(d) Consider the geometric series \( 3+9+27+\ldots \) (1) Calculate \( S_{8} \). (2) Determine the value of \( k \) if \( S_{k}=88572 \). (3) Determine the least number of terms for which the sum will be greater than 20000 .
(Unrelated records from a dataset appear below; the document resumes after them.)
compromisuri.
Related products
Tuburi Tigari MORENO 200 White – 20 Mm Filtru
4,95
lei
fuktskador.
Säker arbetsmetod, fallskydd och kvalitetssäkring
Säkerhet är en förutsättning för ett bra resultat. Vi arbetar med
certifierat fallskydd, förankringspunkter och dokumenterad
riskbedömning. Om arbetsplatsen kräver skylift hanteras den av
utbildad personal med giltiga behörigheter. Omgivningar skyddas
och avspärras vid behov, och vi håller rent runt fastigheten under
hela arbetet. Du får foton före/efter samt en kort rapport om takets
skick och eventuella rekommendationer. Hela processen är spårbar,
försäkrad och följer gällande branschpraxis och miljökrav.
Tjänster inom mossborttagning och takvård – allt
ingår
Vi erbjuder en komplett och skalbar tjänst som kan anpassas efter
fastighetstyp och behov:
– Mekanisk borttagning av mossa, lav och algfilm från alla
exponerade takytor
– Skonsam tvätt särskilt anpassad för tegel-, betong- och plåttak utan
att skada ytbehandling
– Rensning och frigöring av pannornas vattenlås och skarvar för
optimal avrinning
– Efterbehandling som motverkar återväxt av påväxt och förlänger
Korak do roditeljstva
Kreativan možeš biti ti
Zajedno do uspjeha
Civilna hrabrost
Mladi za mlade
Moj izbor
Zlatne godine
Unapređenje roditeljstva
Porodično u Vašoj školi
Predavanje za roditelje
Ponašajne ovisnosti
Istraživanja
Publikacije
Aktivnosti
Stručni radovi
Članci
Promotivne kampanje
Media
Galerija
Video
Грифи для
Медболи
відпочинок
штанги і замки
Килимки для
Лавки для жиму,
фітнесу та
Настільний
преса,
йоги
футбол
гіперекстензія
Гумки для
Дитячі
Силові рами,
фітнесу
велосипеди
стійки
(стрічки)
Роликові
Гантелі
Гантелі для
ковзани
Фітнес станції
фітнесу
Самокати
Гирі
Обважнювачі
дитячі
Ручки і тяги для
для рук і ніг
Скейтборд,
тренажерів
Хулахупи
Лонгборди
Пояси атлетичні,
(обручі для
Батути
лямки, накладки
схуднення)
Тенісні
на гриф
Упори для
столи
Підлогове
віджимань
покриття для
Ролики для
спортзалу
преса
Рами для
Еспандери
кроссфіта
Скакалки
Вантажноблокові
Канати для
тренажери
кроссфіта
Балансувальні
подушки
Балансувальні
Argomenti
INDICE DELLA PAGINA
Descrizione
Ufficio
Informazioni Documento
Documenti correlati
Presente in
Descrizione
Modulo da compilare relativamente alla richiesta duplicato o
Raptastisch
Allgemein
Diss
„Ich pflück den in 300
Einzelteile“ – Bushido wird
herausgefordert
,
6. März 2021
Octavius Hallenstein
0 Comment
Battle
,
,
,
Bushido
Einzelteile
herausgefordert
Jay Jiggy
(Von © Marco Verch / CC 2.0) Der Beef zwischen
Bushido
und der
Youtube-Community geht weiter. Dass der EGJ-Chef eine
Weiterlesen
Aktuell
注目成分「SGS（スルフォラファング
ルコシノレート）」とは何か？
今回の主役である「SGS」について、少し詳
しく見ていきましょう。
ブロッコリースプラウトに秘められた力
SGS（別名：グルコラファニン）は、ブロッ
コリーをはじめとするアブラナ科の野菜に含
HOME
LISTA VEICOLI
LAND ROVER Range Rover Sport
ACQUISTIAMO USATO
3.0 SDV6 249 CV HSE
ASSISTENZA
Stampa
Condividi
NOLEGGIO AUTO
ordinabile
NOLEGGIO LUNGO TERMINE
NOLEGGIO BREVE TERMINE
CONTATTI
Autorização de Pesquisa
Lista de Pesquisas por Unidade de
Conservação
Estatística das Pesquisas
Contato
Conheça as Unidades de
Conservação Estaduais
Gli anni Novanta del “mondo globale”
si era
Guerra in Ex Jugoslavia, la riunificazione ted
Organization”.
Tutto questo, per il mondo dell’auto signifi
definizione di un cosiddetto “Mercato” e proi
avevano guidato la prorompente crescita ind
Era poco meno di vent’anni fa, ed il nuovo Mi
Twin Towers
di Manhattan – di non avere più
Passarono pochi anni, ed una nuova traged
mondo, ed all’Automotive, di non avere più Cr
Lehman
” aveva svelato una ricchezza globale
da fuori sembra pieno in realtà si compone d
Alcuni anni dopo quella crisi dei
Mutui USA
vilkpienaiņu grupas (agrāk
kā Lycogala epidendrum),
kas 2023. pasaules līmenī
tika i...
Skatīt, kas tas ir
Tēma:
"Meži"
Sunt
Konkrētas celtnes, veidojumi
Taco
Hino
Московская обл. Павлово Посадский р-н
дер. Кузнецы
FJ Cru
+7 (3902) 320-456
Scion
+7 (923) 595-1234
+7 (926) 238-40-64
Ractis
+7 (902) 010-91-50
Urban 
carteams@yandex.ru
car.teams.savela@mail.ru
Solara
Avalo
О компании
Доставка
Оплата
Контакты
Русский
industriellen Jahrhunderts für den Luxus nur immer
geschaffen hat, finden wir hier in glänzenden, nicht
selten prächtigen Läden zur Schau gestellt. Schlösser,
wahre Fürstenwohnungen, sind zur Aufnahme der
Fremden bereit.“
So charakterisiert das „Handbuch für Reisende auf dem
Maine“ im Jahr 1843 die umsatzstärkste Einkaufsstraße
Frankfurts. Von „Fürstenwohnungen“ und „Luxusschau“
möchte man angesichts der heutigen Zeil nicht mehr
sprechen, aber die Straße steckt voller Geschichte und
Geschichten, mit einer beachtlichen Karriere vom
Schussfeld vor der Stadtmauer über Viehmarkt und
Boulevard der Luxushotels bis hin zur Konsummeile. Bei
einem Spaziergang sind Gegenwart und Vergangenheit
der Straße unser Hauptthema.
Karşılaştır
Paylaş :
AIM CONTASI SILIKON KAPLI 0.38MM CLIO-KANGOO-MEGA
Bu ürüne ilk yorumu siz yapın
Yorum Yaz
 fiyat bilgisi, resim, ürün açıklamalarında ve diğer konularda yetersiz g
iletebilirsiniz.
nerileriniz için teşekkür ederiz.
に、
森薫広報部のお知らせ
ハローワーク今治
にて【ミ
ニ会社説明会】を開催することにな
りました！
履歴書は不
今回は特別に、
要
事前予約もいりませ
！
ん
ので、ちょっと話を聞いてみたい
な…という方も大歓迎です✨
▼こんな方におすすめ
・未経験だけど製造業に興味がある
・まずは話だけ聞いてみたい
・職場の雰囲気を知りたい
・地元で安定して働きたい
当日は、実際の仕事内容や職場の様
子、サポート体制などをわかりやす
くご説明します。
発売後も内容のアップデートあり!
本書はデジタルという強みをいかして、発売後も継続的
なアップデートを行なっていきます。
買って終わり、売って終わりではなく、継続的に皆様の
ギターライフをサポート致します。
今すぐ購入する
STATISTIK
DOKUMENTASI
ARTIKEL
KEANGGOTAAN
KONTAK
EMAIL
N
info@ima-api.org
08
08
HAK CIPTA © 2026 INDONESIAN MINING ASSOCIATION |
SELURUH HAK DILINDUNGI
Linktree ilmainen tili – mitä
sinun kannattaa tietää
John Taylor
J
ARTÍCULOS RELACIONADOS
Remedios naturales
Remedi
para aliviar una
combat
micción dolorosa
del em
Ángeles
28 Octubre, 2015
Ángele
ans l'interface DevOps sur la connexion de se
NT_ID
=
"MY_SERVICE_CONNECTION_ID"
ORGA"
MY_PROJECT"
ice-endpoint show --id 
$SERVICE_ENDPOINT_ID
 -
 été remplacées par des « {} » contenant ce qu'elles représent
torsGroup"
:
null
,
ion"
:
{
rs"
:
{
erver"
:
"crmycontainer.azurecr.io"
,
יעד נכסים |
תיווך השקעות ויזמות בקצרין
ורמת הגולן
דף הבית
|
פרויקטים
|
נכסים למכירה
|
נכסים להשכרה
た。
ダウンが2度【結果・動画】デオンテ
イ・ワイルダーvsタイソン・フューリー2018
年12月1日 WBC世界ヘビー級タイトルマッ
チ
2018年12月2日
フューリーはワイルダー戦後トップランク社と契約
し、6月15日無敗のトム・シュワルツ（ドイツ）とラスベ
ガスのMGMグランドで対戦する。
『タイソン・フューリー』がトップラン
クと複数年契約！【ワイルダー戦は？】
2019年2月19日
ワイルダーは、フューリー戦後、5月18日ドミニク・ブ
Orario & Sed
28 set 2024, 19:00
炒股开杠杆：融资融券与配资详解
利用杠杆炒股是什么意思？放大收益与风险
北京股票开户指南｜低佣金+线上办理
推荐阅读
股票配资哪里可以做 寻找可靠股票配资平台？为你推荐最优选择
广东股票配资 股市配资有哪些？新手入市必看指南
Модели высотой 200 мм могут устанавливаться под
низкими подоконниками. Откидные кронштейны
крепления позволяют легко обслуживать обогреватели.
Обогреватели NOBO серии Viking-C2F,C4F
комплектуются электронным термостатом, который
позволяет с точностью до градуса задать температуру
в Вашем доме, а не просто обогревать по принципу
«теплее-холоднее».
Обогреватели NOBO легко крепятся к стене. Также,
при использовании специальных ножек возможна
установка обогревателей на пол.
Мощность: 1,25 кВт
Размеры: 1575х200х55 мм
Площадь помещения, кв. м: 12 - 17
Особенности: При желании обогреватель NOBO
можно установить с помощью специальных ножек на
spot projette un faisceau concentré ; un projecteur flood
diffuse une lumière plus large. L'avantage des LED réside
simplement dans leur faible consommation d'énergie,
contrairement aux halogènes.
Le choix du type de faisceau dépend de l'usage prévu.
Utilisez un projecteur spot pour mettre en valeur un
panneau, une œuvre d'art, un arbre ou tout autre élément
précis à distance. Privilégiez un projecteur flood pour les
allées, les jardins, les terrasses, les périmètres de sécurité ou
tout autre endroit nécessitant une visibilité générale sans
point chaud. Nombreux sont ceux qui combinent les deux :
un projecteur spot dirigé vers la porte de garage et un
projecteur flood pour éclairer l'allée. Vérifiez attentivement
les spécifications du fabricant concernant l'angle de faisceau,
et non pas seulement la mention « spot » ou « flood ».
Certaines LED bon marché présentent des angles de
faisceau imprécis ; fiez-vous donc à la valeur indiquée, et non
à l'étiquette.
To tackle the geometric series \( 3 + 9 + 27 + \ldots \), we identify the first term \( a = 3 \) and the common ratio \( r = 3 \). (1) The formula for the sum of the first \( n \) terms of a geometric series is given by: \[ S_n = a \frac{r^n - 1}{r - 1} \] For \( S_8 \): \[ S_8 = 3 \frac{3^8 - 1}{3 - 1} = 3 \frac{6561 - 1}{2} = 3 \frac{6560}{2} = 3 \times 3280 = 9840 \] (2) To find \( k \) such that \( S_k = 88572 \): Set the sum formula equal to 88572: \[ 3 \frac{3^k - 1}{3 - 1} = 88572 \implies \frac{3^k - 1}{2} = 29524 \implies 3^k - 1 = 59048 \implies 3^k = 59049 \] Taking the logarithm, we find \( k = 10 \) since \( 3^{10} = 59049 \). (3) To find the least number of terms for which the sum will be greater than 20000, we set up the inequality: \[ 3 \frac{3^n - 1}{2} > 20000 \] Solving gives: \[ 3^n - 1 > \frac{40000}{3} \approx 13333 \implies 3^n > 13334 \] Now, we find \( n \): Start estimating powers of 3: - \( 3^8 = 6561 \) (not enough) - \( 3^9 = 19683 \) (sufficient) Thus, the least number of terms for which the sum exceeds 20000 is \( n = 9 \).